• _Work instructions_
Copy the entries below, switching every "Campaign" to "Initiative" and keeping everything else the same. Leave the pictures out.
========
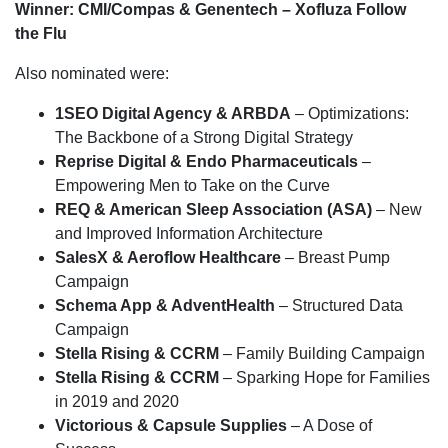
Winner: CMI/Compas & Genentech – Xofluza Follow
the Flu
Also nominated were:
1SEO Digital Agency & ARBDA
– Optimizations:
The Backbone of a Strong Digital Strategy
Reprise Digital & Endo Pharmaceuticals
–
Empowering Men to Take on the Curve
REQ & American Sleep Association (ASA)
– New
and Improved Information Architecture
SalesX & Aeroflow Healthcare
– Breast Pump
Campaign
Schema App & AdventHealth
– Structured Data
Campaign
Stella Rising & CCRM
– Family Building Campaign
Stella Rising & CCRM
– Sparking Hope for Families
in 2019 and 2020
Victorious & Capsule Supplies
– A Dose of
========
• _Response for this exercise_
Winner: CMI/Compas & Genentech – Xofluza Follow
the Flu
Also nominated were:
1SEO Digital Agency & ARBDA
– Optimizations:
The Backbone of a Strong Digital Strategy
Reprise Digital & Endo Pharmaceuticals
–
Empowering Men to Take on the Curve
REQ & American Sleep Association (ASA)
– New
and Improved Information Architecture
SalesX & Aeroflow Healthcare
– Breast Pump
Initiative
Schema App & AdventHealth
– Structured Data
Initiative
Stella Rising & CCRM
– Family Building Initiative
Stella Rising & CCRM
– Sparking Hope for Families
in 2019 and 2020
Victorious & Capsule Supplies
– A Dose of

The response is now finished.